── TEXT SEGMENT ──
United States District Court, Southern District of Ohio
Sep 3, 2024
2:24-cv-1114 (S.D. Ohio Sep. 3, 2024)

Opinion

2:24-cv-1114

09-03-2024

RONALD DAWSON, Petitioner, v. WARDEN, MANSFIELD CORRECTIONAL INSTITUTION, Respondent.


Michael H. Watson, District Judge.

REPORT AND RECOMMENDATION

CAROLINE H. GENTRY, United States Magistrate Judge

Petitioner, an inmate in state custody at the Mansfield Correctional Institution, in Mansfield, Ohio, has filed a pro se petition for a writ of habeas corpus pursuant to 28 U.S.C. § 2254, challenging his 2000 Franklin County, Ohio, convictions for aggravated murder, murder, attempted aggravated murder, felonious assault, aggravated burglary, and related specifications. (Doc. 2).

On March 18, 2024, the Court ordered petitioner to show cause why the petition should not be transferred to the Sixth Circuit Court of Appeals as second or successive because petitioner had previously challenged in federal court his Franklin County convictions. (Doc. 4). Petitioner has now filed his response to the show-cause order. (Doc. 5). He has also filed a motion for evidentiary hearing. (Doc. 3).

Pursuant to Rule 4 of the Rules Governing Section 2254 Cases in the United States District Courts, the Court must conduct a preliminary review to determine “if it plainly appears from the petition and any attached exhibits that the petitioner is not entitled to relief in the district court.” See 28 U.S.C. foll § 2254.

Here, for the reasons below, it plainly appears that petitioner is not entitled to relief from the District Court, and, thus, the undersigned RECOMMENDS that this action, as well as the pending motion, be TRANSFERRED to the United States Court of Appeals as a second or successive habeas corpus application seeking relief under § 2254.

BACKGROUND

On April 28, 2000, the Franklin County Grand Jury issued a thirteen count indictment against defendant charging him with two counts of aggravated murder, five counts of attempted aggravated murder, five counts of felonious assault, and one count of aggravated burglary. The two counts of aggravated murder were accompanied by capital specifications, while all counts carried firearm specifications.
───
── LISTED RECORDS ──
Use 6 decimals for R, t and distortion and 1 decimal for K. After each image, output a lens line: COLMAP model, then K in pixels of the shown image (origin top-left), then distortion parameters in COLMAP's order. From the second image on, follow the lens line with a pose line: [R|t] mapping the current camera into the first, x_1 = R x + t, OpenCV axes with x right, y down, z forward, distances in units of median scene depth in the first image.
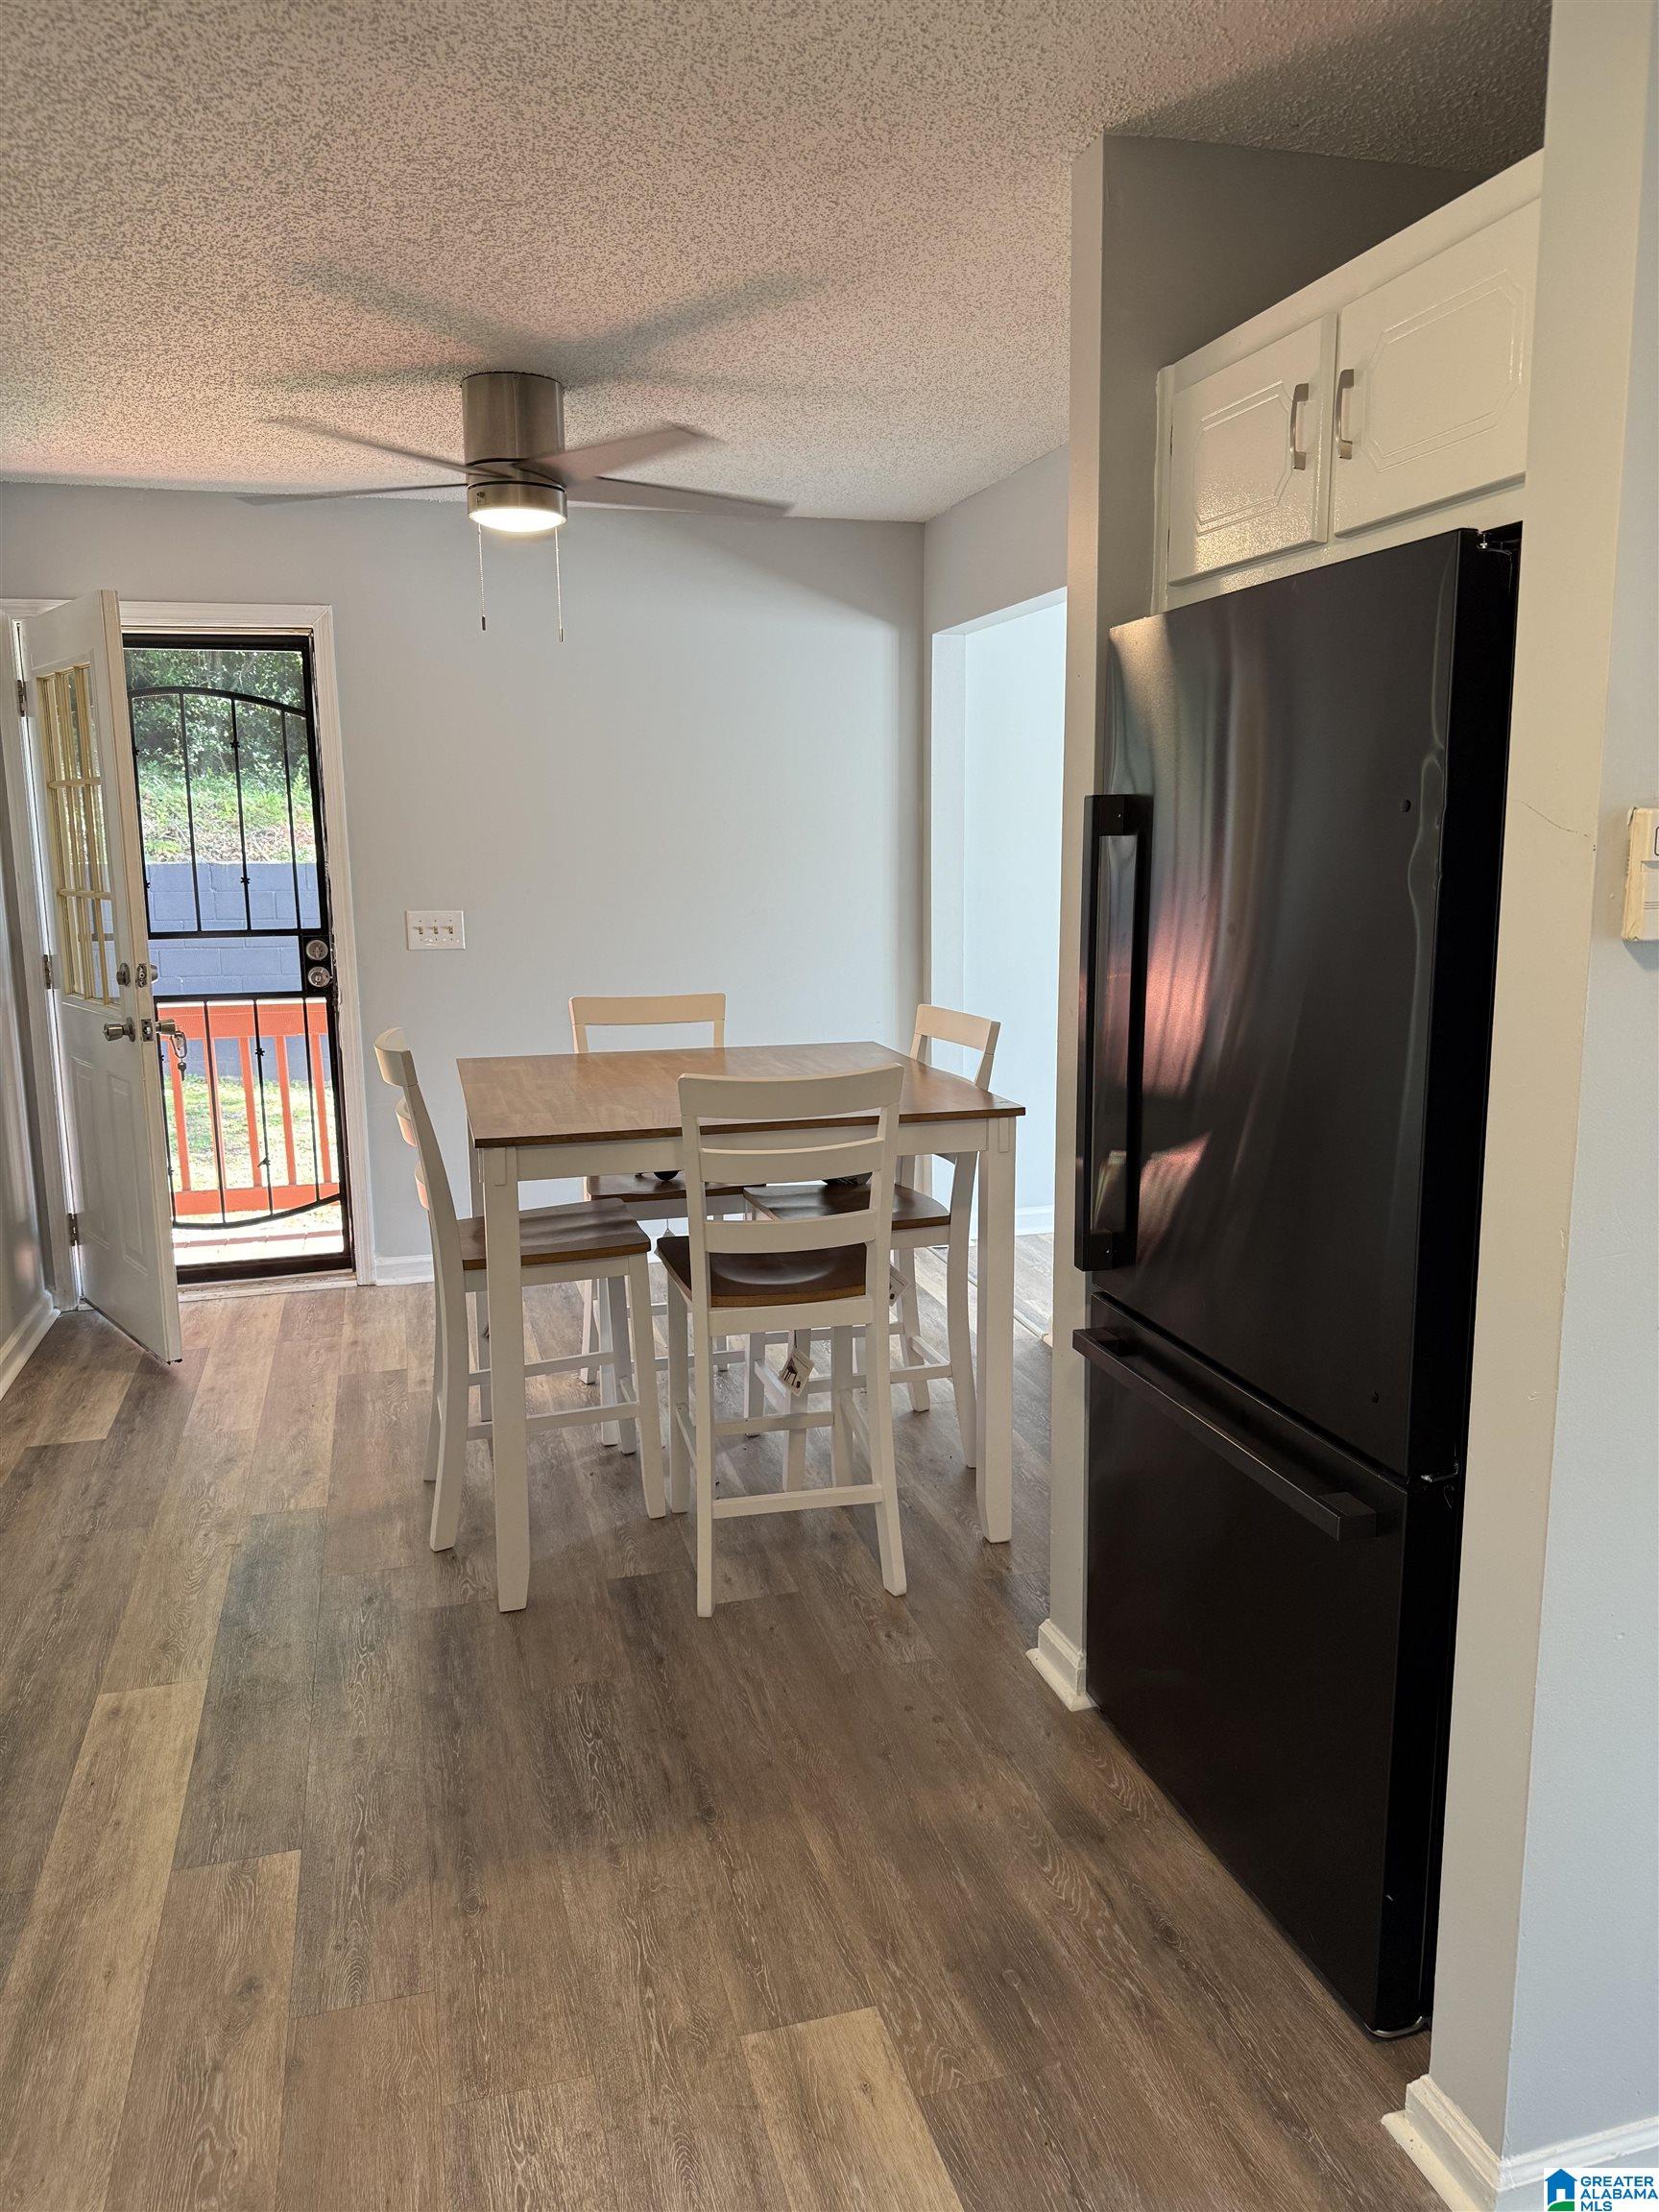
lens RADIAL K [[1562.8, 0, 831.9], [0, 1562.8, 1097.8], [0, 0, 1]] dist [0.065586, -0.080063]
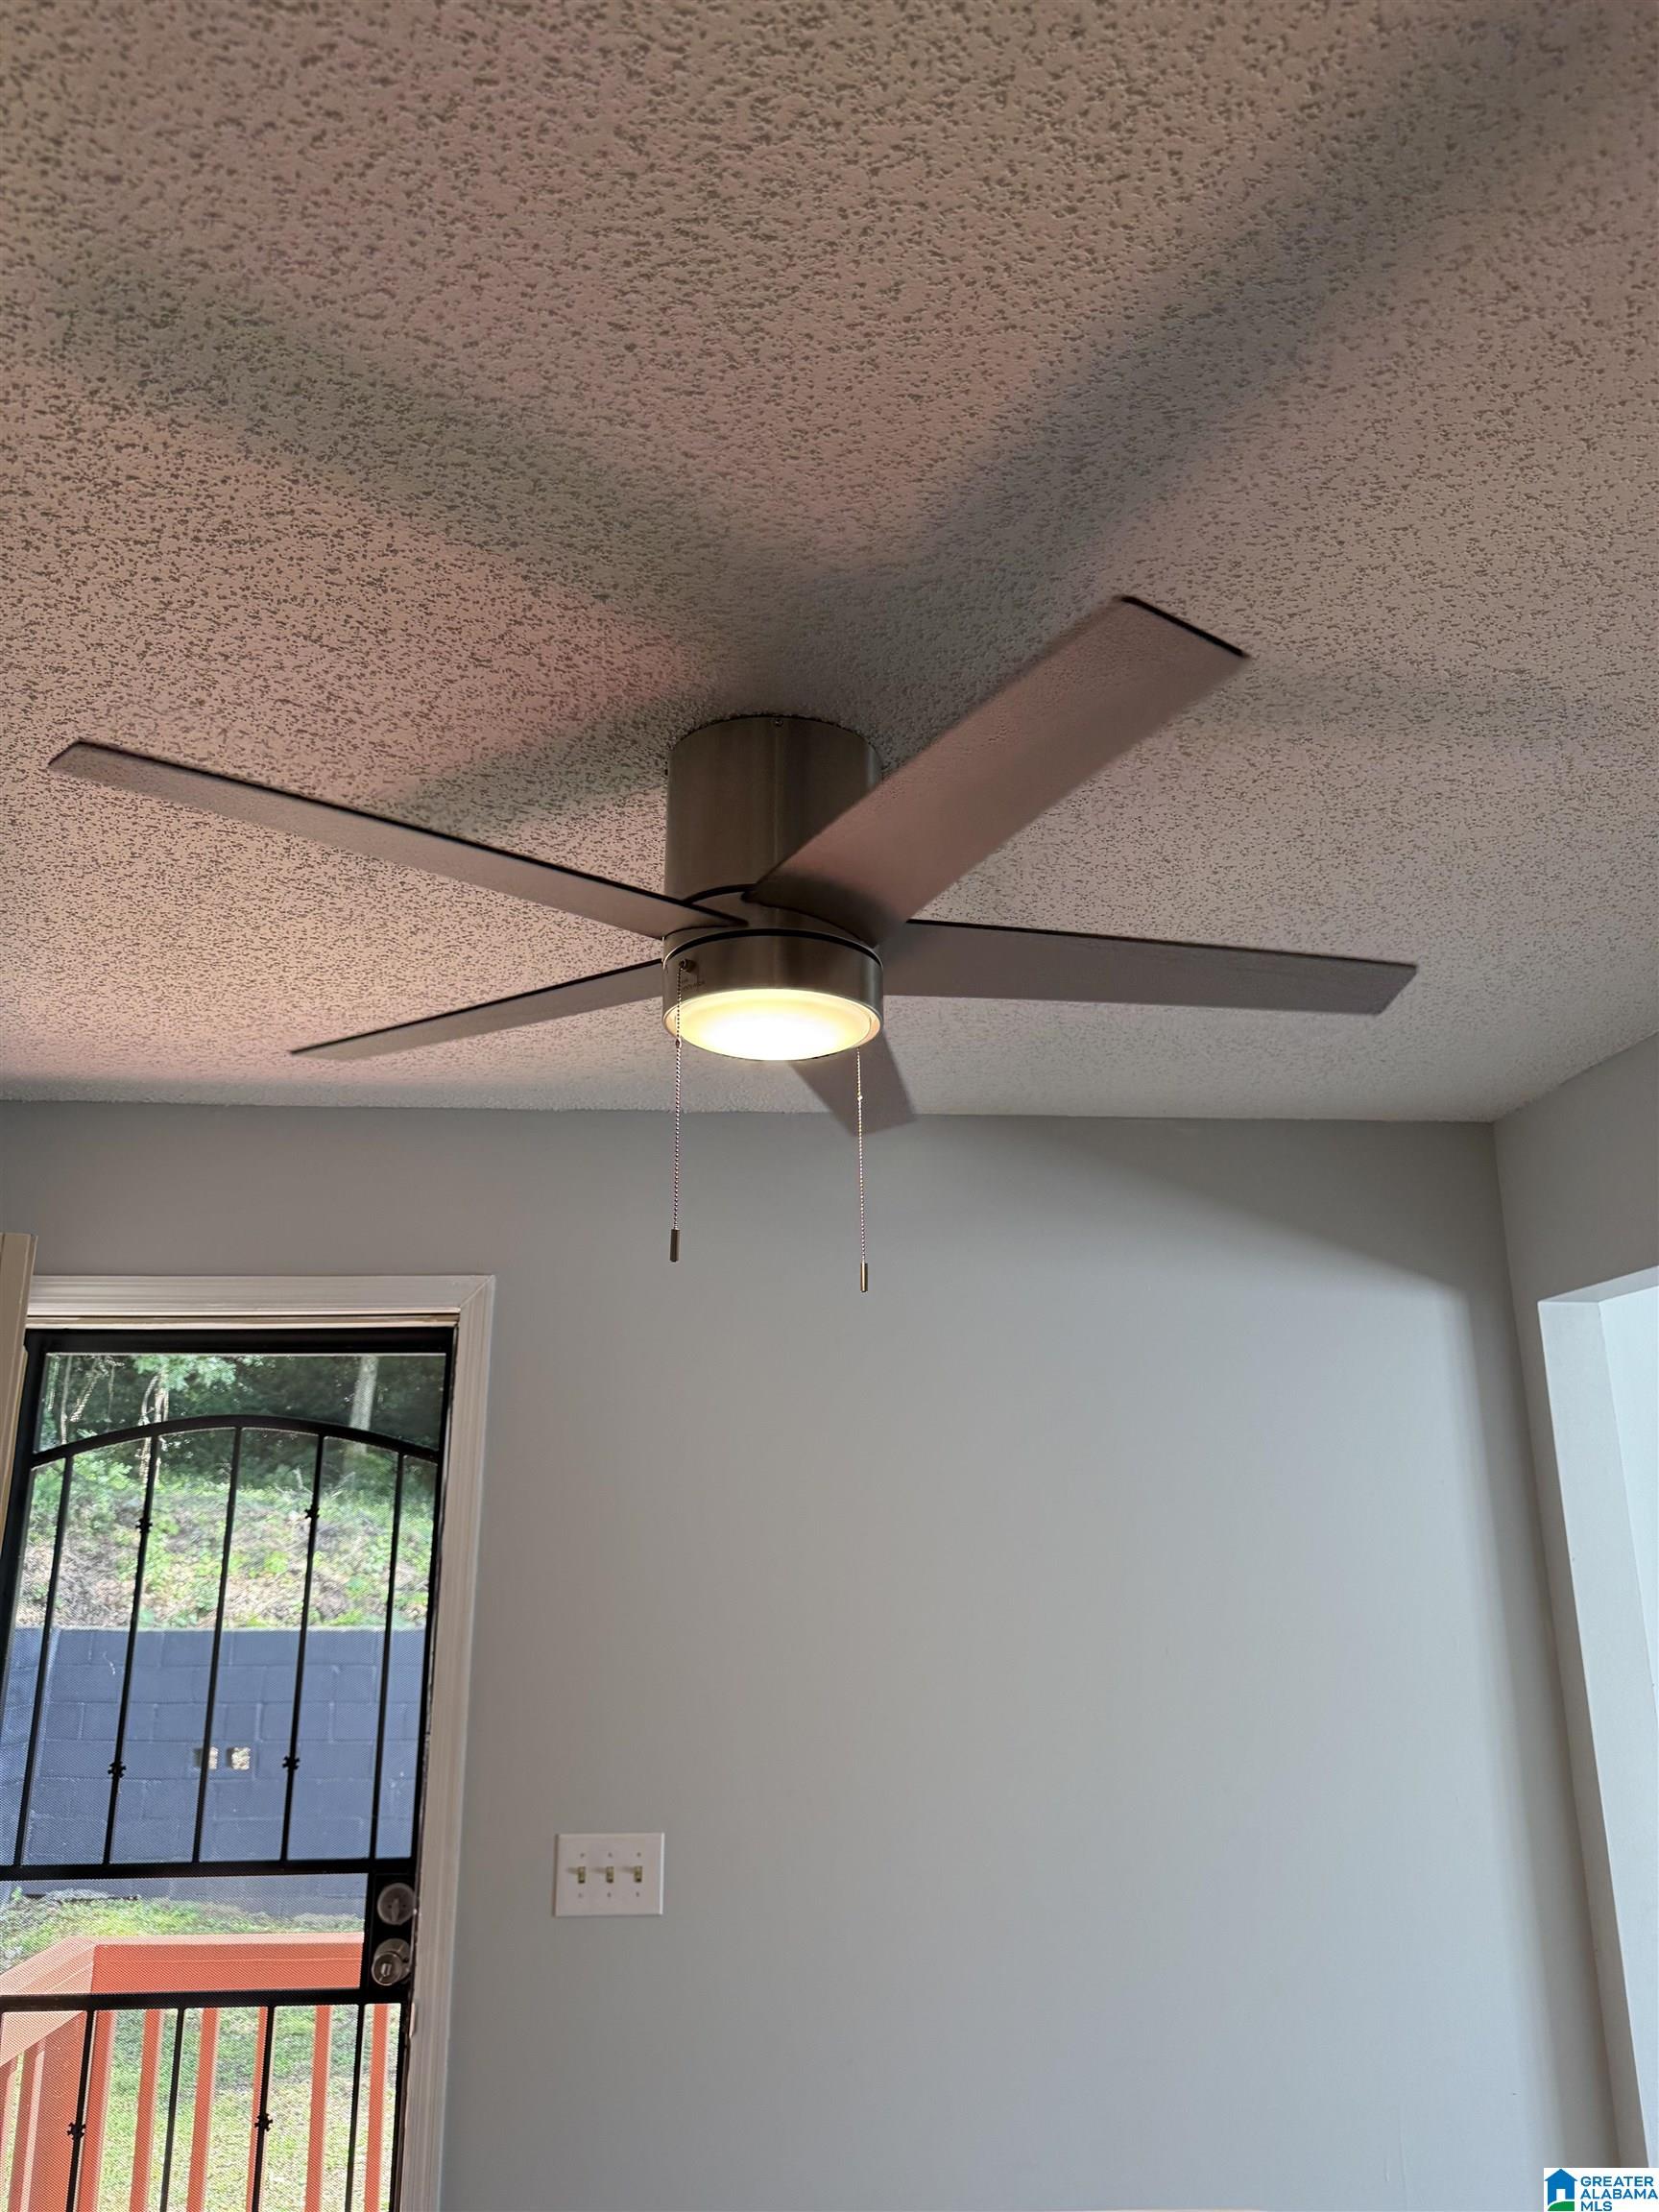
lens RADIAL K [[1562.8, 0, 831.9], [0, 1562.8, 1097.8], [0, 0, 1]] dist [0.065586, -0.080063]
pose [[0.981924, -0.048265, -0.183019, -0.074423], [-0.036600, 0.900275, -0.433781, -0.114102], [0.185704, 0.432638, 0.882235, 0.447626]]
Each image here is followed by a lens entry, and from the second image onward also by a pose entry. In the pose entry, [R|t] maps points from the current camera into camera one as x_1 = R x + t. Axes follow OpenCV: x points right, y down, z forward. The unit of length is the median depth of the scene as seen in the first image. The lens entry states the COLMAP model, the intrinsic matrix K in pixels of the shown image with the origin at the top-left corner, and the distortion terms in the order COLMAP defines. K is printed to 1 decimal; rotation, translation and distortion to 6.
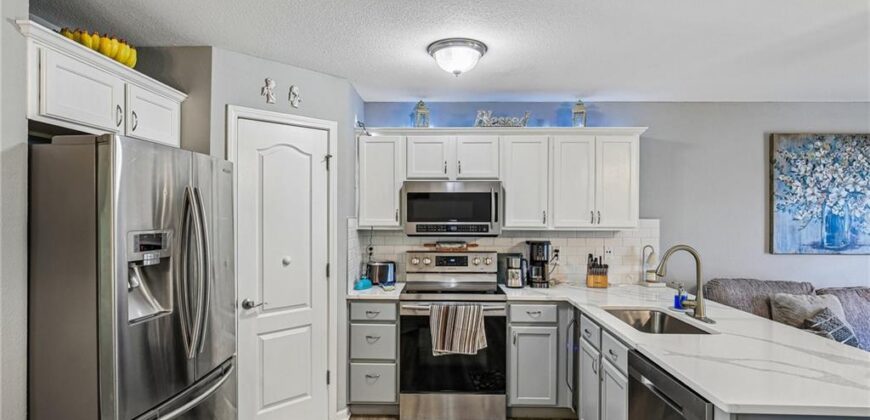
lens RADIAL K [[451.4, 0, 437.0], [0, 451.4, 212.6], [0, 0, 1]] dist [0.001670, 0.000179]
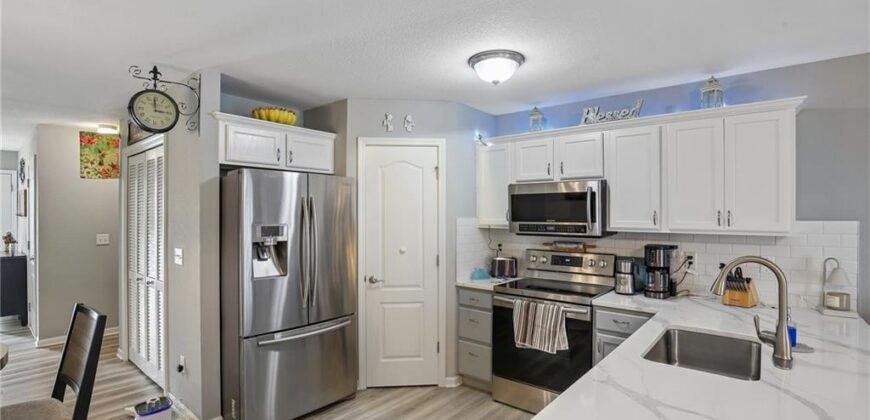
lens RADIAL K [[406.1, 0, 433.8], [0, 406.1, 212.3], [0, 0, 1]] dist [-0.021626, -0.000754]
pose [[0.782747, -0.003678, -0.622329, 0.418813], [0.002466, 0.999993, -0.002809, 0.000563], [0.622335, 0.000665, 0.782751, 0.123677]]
───
### TASK TO CARRY OUT
Quote the court opinion word for word from "Michael H. Watson, District" to "hearing. (Doc. 3).". The listing is separate from the court opinion and has nothing to do with it.

### FINISHED EXERCISE
Michael H. Watson, District Judge.

REPORT AND RECOMMENDATION

CAROLINE H. GENTRY, United States Magistrate Judge

Petitioner, an inmate in state custody at the Mansfield Correctional Institution, in Mansfield, Ohio, has filed a pro se petition for a writ of habeas corpus pursuant to 28 U.S.C. § 2254, challenging his 2000 Franklin County, Ohio, convictions for aggravated murder, murder, attempted aggravated murder, felonious assault, aggravated burglary, and related specifications. (Doc. 2).

On March 18, 2024, the Court ordered petitioner to show cause why the petition should not be transferred to the Sixth Circuit Court of Appeals as second or successive because petitioner had previously challenged in federal court his Franklin County convictions. (Doc. 4). Petitioner has now filed his response to the show-cause order. (Doc. 5). He has also filed a motion for evidentiary hearing. (Doc. 3).